Before editing an important config file, make a backup copy.

Example:

sudo cp /etc/someapp/config.yml /etc/someapp/config.yml.bak-2026-06-27

If the change fails, restore it:

sudo cp /etc/someapp/config.yml.bak-2026-06-27 /etc/someapp/config.yml
sudo systemctl restart someapp

For more complex services, use Git inside the config directory.

Example:

cd /etc/someapp
sudo git init
sudo git add .
sudo git commit -m "Baseline config before changes"

Then you can inspect what changed:

sudo git diff

This is especially useful when a guide tells you to edit several lines and you want a clean way back.


Test risky network changes on one device first

Some homelab changes can upset the whole house.

Examples:

  • DNS changes
  • Pi-hole or AdGuard Home changes
  • router DHCP changes
  • reverse proxy changes
  • firewall rules
  • Tailscale exit node changes

Do not switch the whole network first.

Test on one device:

  1. Point your laptop or phone at the new DNS server.
  2. Confirm normal browsing still works.
  3. Confirm internal services still resolve.
  4. Confirm streaming and work devices are unaffected.
  5. Only then change the router-level setting.

This avoids turning a small experiment into a household support incident.


Snapshots are not backups

A snapshot is useful when you make a change and need to roll back quickly.

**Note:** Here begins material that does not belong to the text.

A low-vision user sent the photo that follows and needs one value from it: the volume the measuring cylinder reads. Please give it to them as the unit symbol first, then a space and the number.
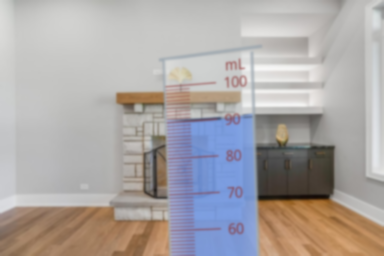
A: mL 90
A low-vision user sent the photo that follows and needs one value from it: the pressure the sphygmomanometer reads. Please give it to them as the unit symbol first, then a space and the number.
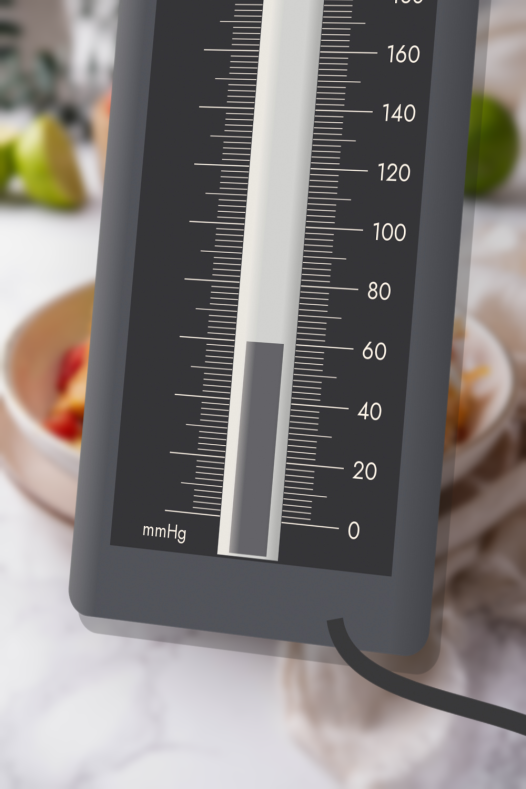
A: mmHg 60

A backup is useful when the disk dies, the host breaks, or the whole machine is lost.

Use both:

  • snapshots before risky changes
  • backups for anything you cannot recreate easily

For a practical backup model, see 3-2-1 Backups for Home Servers.

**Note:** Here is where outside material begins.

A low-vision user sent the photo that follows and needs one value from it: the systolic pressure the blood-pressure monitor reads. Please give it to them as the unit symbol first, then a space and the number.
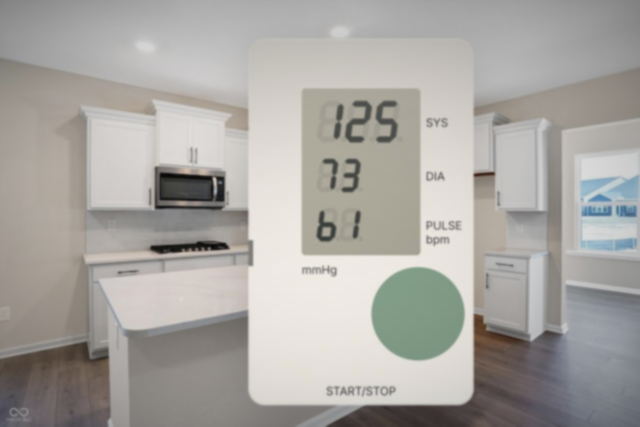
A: mmHg 125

For the full comparison, see Proxmox Snapshots vs Backups: What Beginners Get Wrong.


A simple change checklist

Before a risky change, ask:

  • Do I have a snapshot?
  • Do I have a config backup?
  • Do I know how to roll back?
  • Is this a bad time for things to break?
  • Can I test this on a clone first?

After the change, check:

  • Does it work on my device?
  • Does it work on another device?
  • Does it still work after a reboot?
  • Did any unrelated service break?

If the answer is unclear, pause before making more changes.

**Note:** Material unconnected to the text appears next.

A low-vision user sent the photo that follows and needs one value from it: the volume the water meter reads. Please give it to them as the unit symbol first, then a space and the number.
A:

Good times to take snapshots

Take snapshots before:

  • major package upgrades
  • application version upgrades
  • storage changes
  • network changes
  • database migrations
  • reverse proxy changes
  • authentication changes

Do not keep snapshots forever. They can consume storage and create a false sense of safety.

Keep the useful ones, remove the stale ones.


Next steps

Useful related guides:


Recap

Experiments are good.

Experiments without a safety net are just outages.

Use snapshots for quick rollback, clones for bigger experiments, and backups for real recovery.

Your homelab should make you want to tinker more, not make you scared to touch it.